The Jerusalem Chamber Music Festival has visited us often during the last decade, always via the Mozarteum and at the Colón. Apart from its quality, which makes them welcome, there is (I believe) another reason for this frequency: programmes are centered around pianist Elena Bashkirova, founder of the group, who happens to be Daniel Barenboim´s wife. And of course Barenboim is doing a yearly festival of his own at the Colón, always at the end of July and the first days of August, bringing along his orchestra and their son, violinist Michael Barenboim.
True, this year there´s a considerable gap in time between her appearance and the Barenboims´ and I don´t know her calendar, so she may play here and return accompanying offstage her family. Anyway, the pattern exists.
Bashkirova is the daughter of the eminent Russian pianist Dmitri Bashkirov and she is one of the positive artists of her generation, with a vast high-level career. She founded the Jerusalem Chamber Music Festival in 1998 and has been since then her Artistic Directress. It is a seasonal Festival with changing personnel offering their talent during some weeks, and -as in this case- it can be itinerant. Jerusalem unites them for a time; however, it isn´t an Israelite group but a cosmopolitan one. It follows that no visit resembles the earlier one.
Semantically it seems to me that their appellation is equivocal, for the term Festival implies a series of events, not an isolated concert, but as they change chameleon-like, there´s no such thing with this ensemble as a steady trio, quartet or quintet; what matters, though, is what they bring to us. In this instance, it was a clever and intelligent combination of textures between piano, clarinet, violin and cello.
The other players were Chen Halevi, clarinet, from Israel; Mihaela Martin, violin, Romanian; and Frans Helmerson, cello, Swedish. Two of them (the strings, of course) are part of the Michelangelo Quartet. All have wide experience in chamber music.

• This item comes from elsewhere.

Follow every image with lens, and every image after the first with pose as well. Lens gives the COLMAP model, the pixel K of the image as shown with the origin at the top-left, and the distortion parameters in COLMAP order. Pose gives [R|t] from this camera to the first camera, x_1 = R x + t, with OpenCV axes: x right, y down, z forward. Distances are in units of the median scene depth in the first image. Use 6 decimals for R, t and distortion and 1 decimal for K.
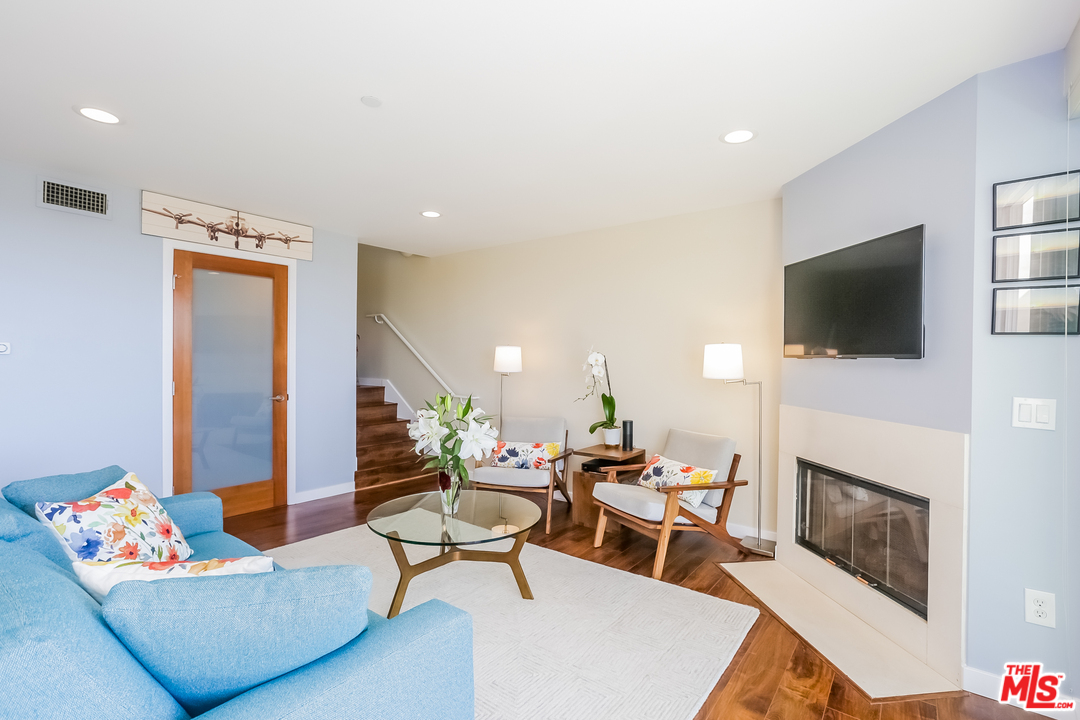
lens RADIAL K [[504.8, 0, 559.7], [0, 504.8, 355.9], [0, 0, 1]] dist [0.001433, 0.000689]
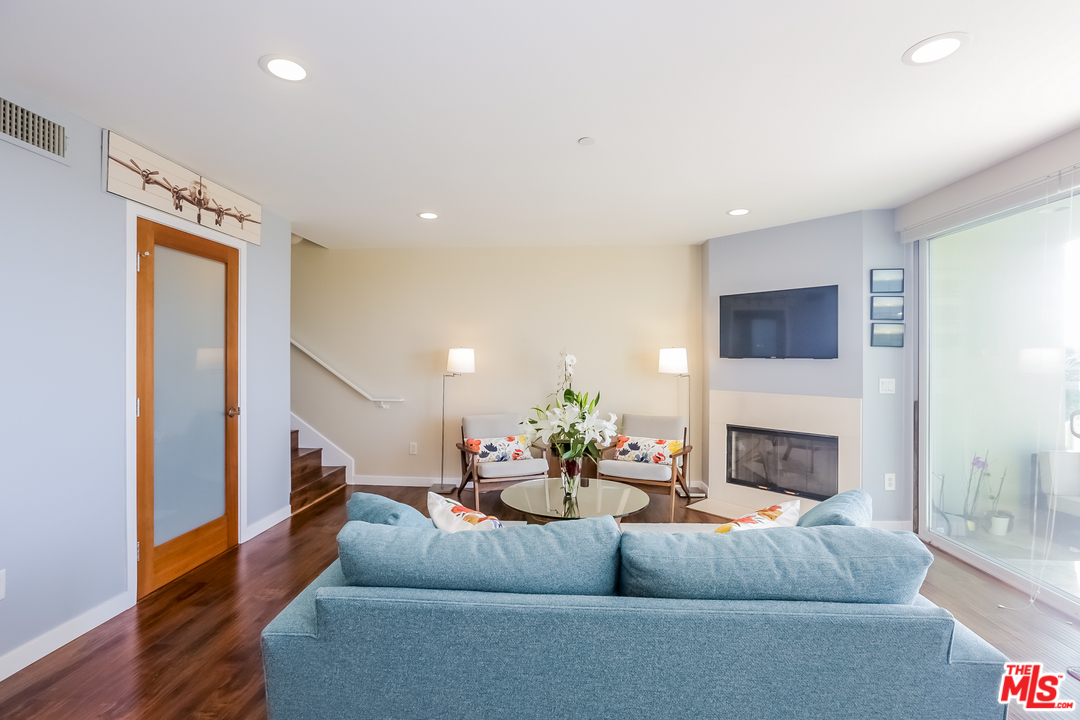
lens RADIAL K [[493.2, 0, 549.1], [0, 493.2, 352.3], [0, 0, 1]] dist [-0.015413, 0.014781]
pose [[0.825047, -0.003741, 0.565052, -0.627536], [0.002883, 0.999993, 0.002411, -0.014738], [-0.565057, -0.000360, 0.825052, 0.072804]]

The programme was long (about a hundred minutes) and valid, placing two great Twentieth Century composers (Hindemith and Bartók) between two masters of yore, Beethoven and Schubert. Beethoven´s Trio Op.ll is the only for clarinet, cello and piano; he wrote it in 1797, at a time when the creator was young (27), in good health, considered one of the best pianists of his time and a brilliant composer. The music is still more Classicist than early Romantic; in those 20 minutes there are a joyful and inventive first movement, a beautifully melodic Adagio, and a Finale based on the tune of a vocal Trio from a Joseph Weigl opera, much liked at the time ("L´amor marinaro") where Beethoven shows his ability in the Theme and Variations form. That Weigl melody was so popular that it became a "Gassenhauer" (a street song), and that´s the nickname of this Trio.
Bashkirova´s sovereign command of the piano was evident throughout, as well as her sense of style and crystalline touch. Halevi proved to be a virtuoso, with firm attack of high notes, control of dynamics and great fluidity in the difficult runs. Helmerson was uneven, with sensitive and songful arches of melody, but also some glaring mistakes.
Unfortunately Hindemith isn´t trendy nowadays; this important composer is shamefully neglected, so I was glad to get to know his Quartet for the unlikely combination of clarinet, violin, cello and piano, written in 1938 at the transitional time of his life when he was preparing his exile to Switzerland (Hitler had denounced his art as "degenerate"!), whilst in Zurich all concerned were rehearsing the première of his mighty opera "Mathis the Painter" (still not premièred here...). Hindemith was amazing in another sense: he was a professional violinist and violist but also played passably nine other instruments, and he composed sonatas for tuba and viola d´amore!
After an iconoclastic youth, at 43 he returned to more traditional tonality and counterpoint, as the closely argued three-movement, 30-minute quartet we heard demonstrated. The four recordings I found in my catalogue are in small labels hard to find, so there was need for rather fierce concentration to absorb the powerful craftsmanship of the music. I take it on faith that we were given a responsible reading, for I have no score.
In 1940 Bartók also was an exile, but in New York. Benny Goodman liked his music and asked for two fast pieces to record; Bartók´s friend, violinist Joseph Szigeti, joined the project; the composer added a third movement, and "Contrasts" was born, in fact a Trio. Their recording is the historic reference. A recruiting dance (Verbunkos) is followed by "Repose" (slow) and crowned by a vibrant "Sebes" of Romanian influence. After correct but tame performances of the first two pieces, the interpretation became fiery in the third, responding to the pungent rhythms (splendid the clarinettist).
Schubert´s marvelous First Trio for piano and strings is a work of full maturity, which means that he was 30 (he died one year later...). The reading was musical and in good taste, but it lacked energy; Schubert isn´t Brahms; however, to play it at the Colón you need ampler volume and more accent. The violinist´s tone is sweet and true, but with no bite when needed, and the cellist was again better in ample melodies than in demanding moments. The pianist was by far the most reliable member.